為了進行比較,亦進行使用邊框部較寬之接著托盤之試製。 For comparison, a trial production using a tray with a wide frame portion was also carried out.

圖12係比較例中之防濕體與陣列基板之接著時之模式性剖面圖。 Fig. 12 is a schematic cross-sectional view showing the adhesion of the moisture-proof body and the array substrate in the comparative example.

於該比較例中,接著托盤84之邊框部85之寬度充分地寬於防濕體15之凸緣部50之寬度。於該比較例中,接著托盤84之邊框寬度為20mm。該接著托盤84之凹部86之大小係設為與實施形態之接著托盤80之凹部82之大小相同。 In this comparative example, the width of the frame portion 85 of the tray 84 is sufficiently wider than the width of the flange portion 50 of the moistureproof body 15. In this comparative example, the width of the frame of the tray 84 was 20 mm. The size of the recess 86 of the tray 84 is the same as the size of the recess 82 of the tray 80 of the embodiment.

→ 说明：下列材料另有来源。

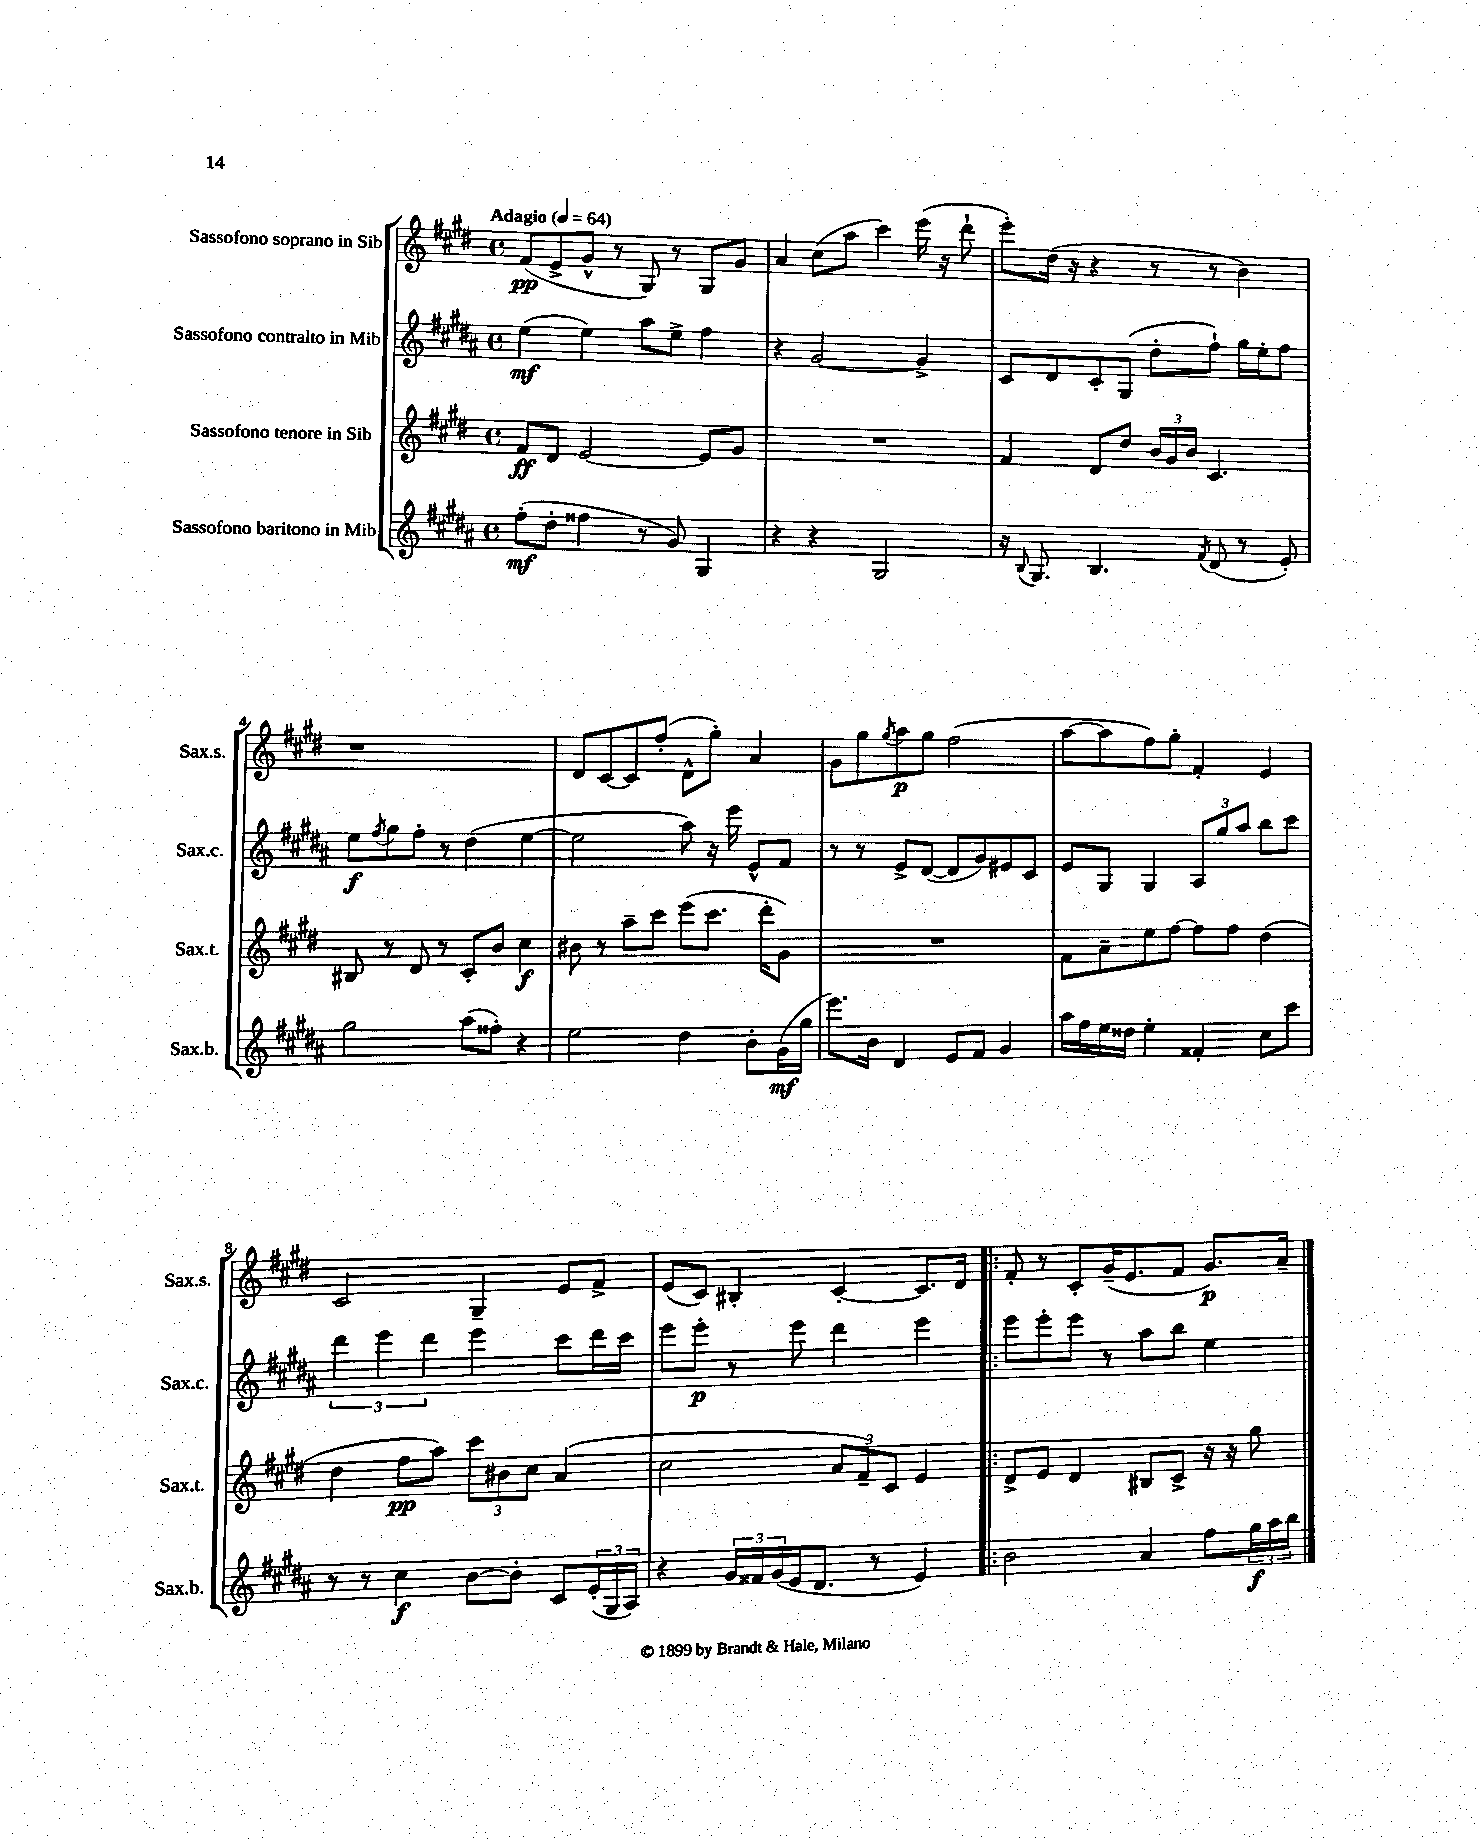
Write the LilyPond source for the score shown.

<<
\new StaffGroup <<
\new Staff = "s0" \with { instrumentName = "Sassofono soprano in Sib" shortInstrumentName = "Sax.s." } {
    \clef treble \key e \major \defaultTimeSignature \time 4/4 \tempo "Adagio" 4 = 64
    fis'8\pp( e'8-> gis'8-^ r8 gis8) r8 gis8 gis'8 |
    a'4 cis''8( a''8 cis'''4) e'''16( r16 dis'''8-! |
    e'''8-.) dis''16( r16 r4 r8 r8 b'4) |
    r1 |
    dis'8 cis'8~ cis'8 fis''8-.( dis'8-^ gis''8-.) a'4 |
    gis'8 gis''8 \acciaccatura { gis''8 } a''8\p gis''8 fis''2( |
    a''8~ a''8 fis''8) gis''8-. fis'4-. e'4 |
    cis'2 gis4-- e'8 fis'8-> |
    e'8( cis'8) bis4-. cis'4~-. cis'8. dis'16 |
    \bar ".|:" fis'8-. r8 cis'8-. gis'16--( e'8. fis'8 gis'8.\p) a'16-- \bar "|." |
}
\new Staff = "s1" \with { instrumentName = "Sassofono contralto in Mib" shortInstrumentName = "Sax.c." } {
    \clef treble \key b \major \defaultTimeSignature \time 4/4
    e''4\mf( e''4) ais''8 e''8-> fis''4 |
    r4 gis'2~ gis'4-> |
    cis'8 dis'8 cis'8-. gis8( dis''8-. fis''8-!) gis''16 e''16-. fis''8 |
    e''8\f \acciaccatura { fis''8 } gis''8 fis''8-. r8 dis''4( e''4~ |
    e''2 ais''8) r16 e'''16 e'8-^ fis'8 |
    r8 r8 e'8-> dis'8~( dis'8 gis'8) eis'8 cis'8 |
    e'8 gis8 gis4 \tuplet 3/2 { ais8 gis''8 ais''8 } b''8 cis'''8 |
    \tuplet 3/2 { dis'''4 e'''4 dis'''4 } e'''4 cis'''8 dis'''16 cis'''16 |
    e'''8 e'''8-.\p r8 e'''8 dis'''4 e'''4 |
    \bar ".|:" e'''8 e'''8-. e'''8 r8 ais''8 b''8 e''4 \bar "|." |
}
\new Staff = "s2" \with { instrumentName = "Sassofono tenore in Sib" shortInstrumentName = "Sax.t." } {
    \clef treble \key e \major \defaultTimeSignature \time 4/4
    fis'8\ff dis'8 e'2~ e'8 gis'8 |
    R1 |
    fis'4 dis'8 dis''8 \tuplet 3/2 { b'16 gis'16 b'16 } cis'4. |
    bis8 r8 dis'8 r8 cis'8-. b'8 cis''4\f |
    bis'8 r8 a''8-- cis'''8 e'''8( cis'''8. dis'''16-. gis'8) |
    R1 |
    fis'8 a'8-- e''8 fis''8~ fis''8 fis''8 dis''4( |
    dis''4 fis''8\pp a''8) \tuplet 3/2 { cis'''8 bis'8 cis''8 } a'4( |
    cis''2 \tuplet 3/2 { a'8 fis'8--) cis'8 } e'4 |
    \bar ".|:" dis'8-> e'8 dis'4 bis8 cis'8-> r16 r16 gis''8 \bar "|." |
}
\new Staff = "s3" \with { instrumentName = "Sassofono baritono in Mib" shortInstrumentName = "Sax.b." } {
    \clef treble \key b \major \defaultTimeSignature \time 4/4
    fis''8-.\mf( dis''8-. fisis''4 r8 gis'8) gis4 |
    r4 r4 gis2 |
    r16 \appoggiatura { b8 } gis8. b4. \acciaccatura { fis'8 } dis'8( r8 e'8-.) |
    gis''2 ais''8( fisis''8-.) r4 |
    e''2 dis''4 b'8-. gis'16\mf( gis''16 |
    e'''8.) b'16 dis'4 e'8 fis'8 gis'4 |
    ais''16 fis''16 e''16 disis''16 e''4-. fisis'4-. cis''8 cis'''8 |
    r8 r8 cis''4\f b'8~ b'8-. cis'8 \tuplet 3/2 { e'16-.( gis16 ais16) } |
    r4 \tuplet 3/2 { gis'16 fisis'16 gis'16( } e'16 dis'8. r8 e'4) |
    \bar ".|:" b'2 ais'4 fis''8 \tuplet 3/2 { gis''16\f ais''16 b''16 } \bar "|." |
}
>>
>>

圖13係表示於本實施形態之比較例中改變接著劑之塗佈量與加壓力之情形時之接著層向防濕體之凸緣部外側之溢出寬度之試製評價結果的曲線圖。圖14係表示於本實施形態之比較例中改變接著劑之塗佈量與加壓力之情形時之接著劑向防濕體之凸緣部外側之溢出高度之試製評價結果的曲線圖。 Fig. 13 is a graph showing the results of trial production evaluation of the overflow width of the adhesive layer to the outside of the flange portion of the moisture-proof body when the application amount of the adhesive is applied and the pressure is applied in the comparative example of the present embodiment. Fig. 14 is a graph showing the results of trial production evaluation of the overflow height of the adhesive agent to the outside of the flange portion of the moisture-proof body when the application amount of the adhesive is applied and the pressure is applied in the comparative example of the embodiment.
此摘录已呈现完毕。